## THE PROBLEM
Images are not part of the copy; transcribe all the data exactly.

## DATA SECTION

=== Begin Enclosure ===

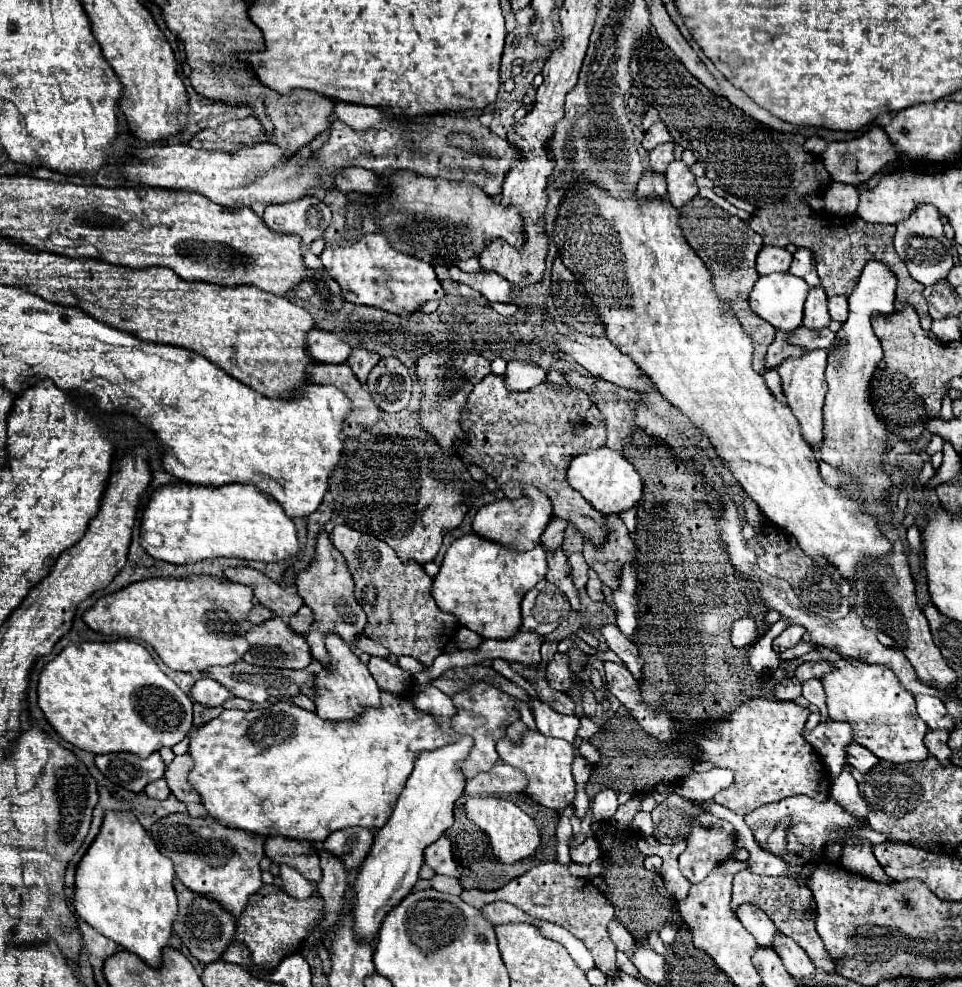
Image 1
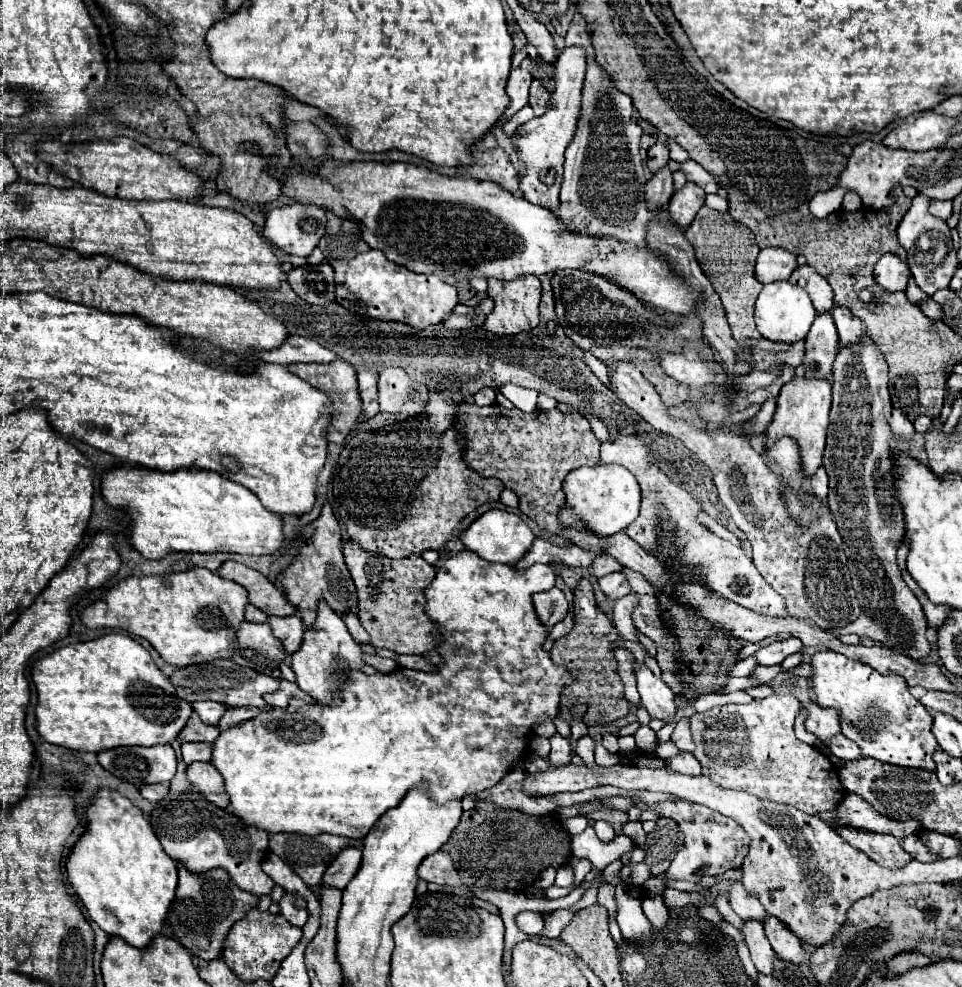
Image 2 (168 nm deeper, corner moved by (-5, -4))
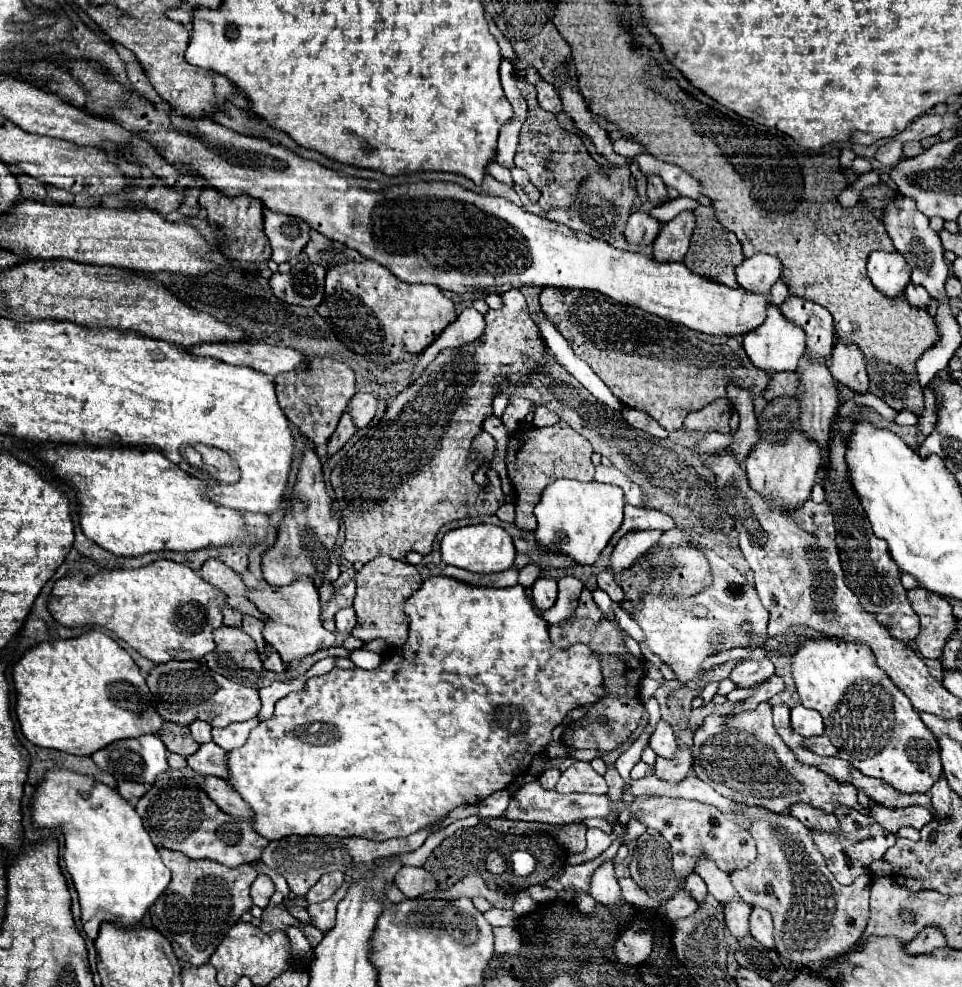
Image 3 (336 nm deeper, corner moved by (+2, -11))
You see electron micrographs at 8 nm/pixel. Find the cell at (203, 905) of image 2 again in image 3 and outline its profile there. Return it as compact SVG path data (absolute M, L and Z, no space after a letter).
M159 847L163 863L171 869L171 883L163 895L149 909L153 927L169 939L177 959L203 965L215 953L225 933L239 921L239 917L253 907L249 887L257 877L253 865L241 865L239 869L229 869L215 861L193 861L183 853L167 851Z

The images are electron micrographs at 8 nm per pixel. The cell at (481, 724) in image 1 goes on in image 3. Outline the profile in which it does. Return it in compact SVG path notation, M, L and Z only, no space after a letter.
M431 577L407 599L405 613L409 617L409 641L401 647L401 653L393 653L389 659L381 661L377 669L339 669L333 667L329 673L311 677L305 683L303 693L289 693L275 705L275 715L261 721L249 735L247 743L239 749L227 753L227 783L249 803L253 811L253 829L265 839L275 841L289 835L317 835L317 837L365 837L373 841L385 841L391 837L407 837L435 817L453 811L459 805L479 803L491 793L505 789L513 783L531 763L531 759L541 753L553 739L551 731L565 719L565 715L587 703L595 703L603 697L603 679L597 655L587 645L573 645L569 649L557 649L549 641L547 621L539 617L533 601L527 599L523 585L513 585L505 589L497 587L477 587L451 577Z

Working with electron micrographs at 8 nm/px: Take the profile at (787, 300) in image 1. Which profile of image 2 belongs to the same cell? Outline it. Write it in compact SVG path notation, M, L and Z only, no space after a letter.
M770 282L762 288L756 300L756 326L758 332L772 342L794 344L806 338L812 322L816 318L816 310L810 302L810 296L800 286L790 286L790 282Z

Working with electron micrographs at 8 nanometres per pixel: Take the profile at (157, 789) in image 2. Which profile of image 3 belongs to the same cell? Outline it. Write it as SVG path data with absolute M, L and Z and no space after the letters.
M119 781L117 787L119 787L119 793L121 793L129 803L137 803L139 797L143 797L143 793L147 793L147 785L143 785L143 783Z

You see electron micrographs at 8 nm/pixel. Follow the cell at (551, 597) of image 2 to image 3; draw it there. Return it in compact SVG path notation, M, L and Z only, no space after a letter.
M537 579L533 583L533 603L539 611L547 611L555 605L555 599L557 599L557 581L555 579Z

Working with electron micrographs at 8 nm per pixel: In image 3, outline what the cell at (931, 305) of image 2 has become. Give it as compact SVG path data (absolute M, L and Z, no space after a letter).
M913 283L907 285L905 297L907 297L907 303L909 303L913 309L927 309L929 303L931 303L929 293L927 293L923 287L915 287Z

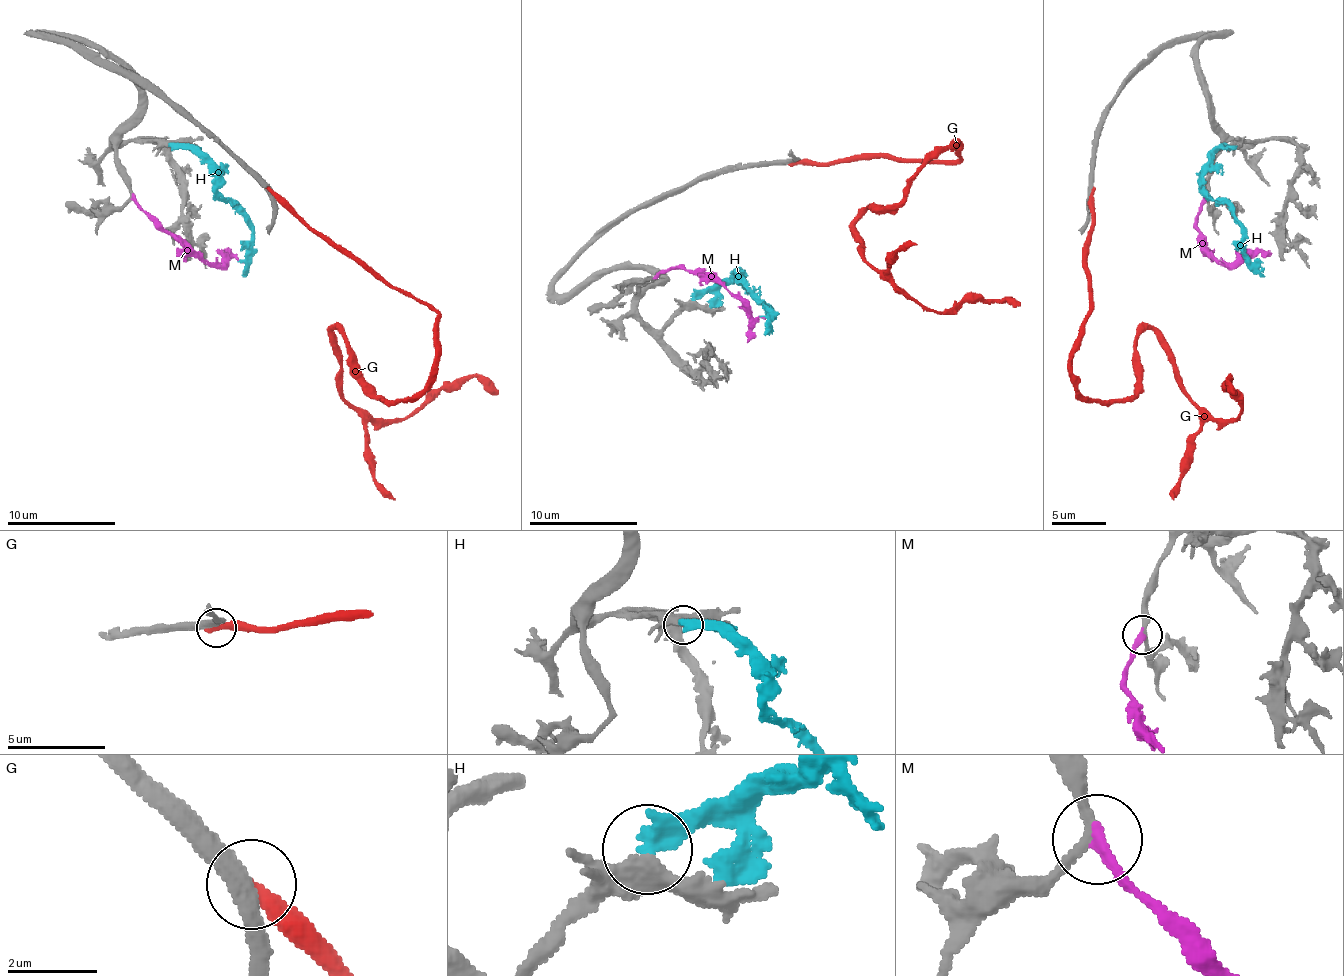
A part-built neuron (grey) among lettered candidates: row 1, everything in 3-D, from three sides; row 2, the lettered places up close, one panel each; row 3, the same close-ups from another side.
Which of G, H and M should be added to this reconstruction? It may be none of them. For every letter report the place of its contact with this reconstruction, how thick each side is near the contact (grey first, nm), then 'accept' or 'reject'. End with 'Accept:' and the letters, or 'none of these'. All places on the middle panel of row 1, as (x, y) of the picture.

=== End Enclosure ===

## RESPONSE BOX
Image 1
Image 2 (168 nm deeper, corner moved by (-5, -4))
Image 3 (336 nm deeper, corner moved by (+2, -11))
You see electron micrographs at 8 nm/pixel. Find the cell at (203, 905) of image 2 again in image 3 and outline its profile there. Return it as compact SVG path data (absolute M, L and Z, no space after a letter).
M159 847L163 863L171 869L171 883L163 895L149 909L153 927L169 939L177 959L203 965L215 953L225 933L239 921L239 917L253 907L249 887L257 877L253 865L241 865L239 869L229 869L215 861L193 861L183 853L167 851Z

The images are electron micrographs at 8 nm per pixel. The cell at (481, 724) in image 1 goes on in image 3. Outline the profile in which it does. Return it in compact SVG path notation, M, L and Z only, no space after a letter.
M431 577L407 599L405 613L409 617L409 641L401 647L401 653L393 653L389 659L381 661L377 669L339 669L333 667L329 673L311 677L305 683L303 693L289 693L275 705L275 715L261 721L249 735L247 743L239 749L227 753L227 783L249 803L253 811L253 829L265 839L275 841L289 835L317 835L317 837L365 837L373 841L385 841L391 837L407 837L435 817L453 811L459 805L479 803L491 793L505 789L513 783L531 763L531 759L541 753L553 739L551 731L565 719L565 715L587 703L595 703L603 697L603 679L597 655L587 645L573 645L569 649L557 649L549 641L547 621L539 617L533 601L527 599L523 585L513 585L505 589L497 587L477 587L451 577Z

Working with electron micrographs at 8 nm/px: Take the profile at (787, 300) in image 1. Which profile of image 2 belongs to the same cell? Outline it. Write it in compact SVG path notation, M, L and Z only, no space after a letter.
M770 282L762 288L756 300L756 326L758 332L772 342L794 344L806 338L812 322L816 318L816 310L810 302L810 296L800 286L790 286L790 282Z

Working with electron micrographs at 8 nanometres per pixel: Take the profile at (157, 789) in image 2. Which profile of image 3 belongs to the same cell? Outline it. Write it as SVG path data with absolute M, L and Z and no space after the letters.
M119 781L117 787L119 787L119 793L121 793L129 803L137 803L139 797L143 797L143 793L147 793L147 785L143 785L143 783Z

You see electron micrographs at 8 nm/pixel. Follow the cell at (551, 597) of image 2 to image 3; draw it there. Return it in compact SVG path notation, M, L and Z only, no space after a letter.
M537 579L533 583L533 603L539 611L547 611L555 605L555 599L557 599L557 581L555 579Z

Working with electron micrographs at 8 nm per pixel: In image 3, outline what the cell at (931, 305) of image 2 has become. Give it as compact SVG path data (absolute M, L and Z, no space after a letter).
M913 283L907 285L905 297L907 297L907 303L909 303L913 309L927 309L929 303L931 303L929 293L927 293L923 287L915 287Z

A part-built neuron (grey) among lettered candidates: row 1, everything in 3-D, from three sides; row 2, the lettered places up close, one panel each; row 3, the same close-ups from another side.
Which of G, H and M should be added to this reconstruction? It may be none of them. For every letter report the place of its contact with this reconstruction, how thick each side is near the contact (grey first, nm), then 'accept' or 'reject'. End with 'Accept:' and the letters, or 'none of these'. All places on the middle panel of row 1, as (x, y) of the picture.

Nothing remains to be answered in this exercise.